[Exercise objective]:
Update the lines in every item below so that each "content" reads "material", with everything else left as it is.

[Page-level text extractions]
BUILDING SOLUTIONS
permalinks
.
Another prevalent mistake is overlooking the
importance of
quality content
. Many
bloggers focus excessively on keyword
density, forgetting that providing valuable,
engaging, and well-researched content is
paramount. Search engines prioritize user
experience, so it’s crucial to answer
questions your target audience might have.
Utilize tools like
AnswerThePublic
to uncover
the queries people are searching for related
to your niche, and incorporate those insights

[Finished exercise]:
BUILDING SOLUTIONS
permalinks
.
Another prevalent mistake is overlooking the
importance of
quality material
. Many
bloggers focus excessively on keyword
density, forgetting that providing valuable,
engaging, and well-researched material is
paramount. Search engines prioritize user
experience, so it’s crucial to answer
questions your target audience might have.
Utilize tools like
AnswerThePublic
to uncover
the queries people are searching for related
to your niche, and incorporate those insights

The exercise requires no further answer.